Tuesday, March 14, 2023

What Happens When AI Has Read Everything?

Ross Anderson
The Atlantic
Originally posted 18 JAN 23

Here is an excerpt:

Ten trillion words is enough to encompass all of humanity’s digitized books, all of our digitized scientific papers, and much of the blogosphere. That’s not to say that GPT-4 will have read all of that material, only that doing so is well within its technical reach. You could imagine its AI successors absorbing our entire deep-time textual record across their first few months, and then topping up with a two-hour reading vacation each January, during which they could mainline every book and scientific paper published the previous year.

Just because AIs will soon be able to read all of our books doesn’t mean they can catch up on all of the text we produce. The internet’s storage capacity is of an entirely different order, and it’s a much more democratic cultural-preservation technology than book publishing. Every year, billions of people write sentences that are stockpiled in its databases, many owned by social-media platforms.

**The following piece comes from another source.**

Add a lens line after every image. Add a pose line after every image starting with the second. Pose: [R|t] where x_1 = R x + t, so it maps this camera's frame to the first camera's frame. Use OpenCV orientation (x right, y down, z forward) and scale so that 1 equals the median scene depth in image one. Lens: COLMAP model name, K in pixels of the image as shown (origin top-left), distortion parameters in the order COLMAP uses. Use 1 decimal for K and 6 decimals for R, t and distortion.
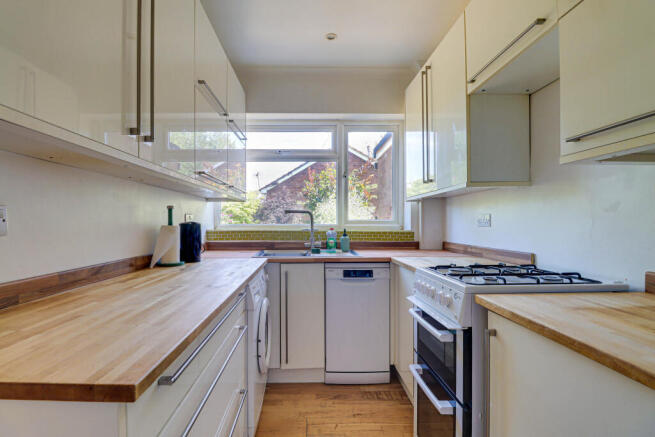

Random text scraped from the internet generally doesn’t make for good training data, with Wikipedia articles being a notable exception. But perhaps future algorithms will allow AIs to wring sense from our aggregated tweets, Instagram captions, and Facebook statuses. Even so, these low-quality sources won’t be inexhaustible. According to Villalobos, within a few decades, speed-reading AIs will be powerful enough to ingest hundreds of trillions of words—including all those that human beings have so far stuffed into the web.

And the conclusion:

If, however, our data-gorging AIs do someday surpass human cognition, we will have to console ourselves with the fact that they are made in our image. AIs are not aliens. They are not the exotic other. They are of us, and they are from here. They have gazed upon the Earth’s landscapes. They have seen the sun setting on its oceans billions of times. They know our oldest stories. They use our names for the stars. Among the first words they learn are flow, mother, fire, and ash.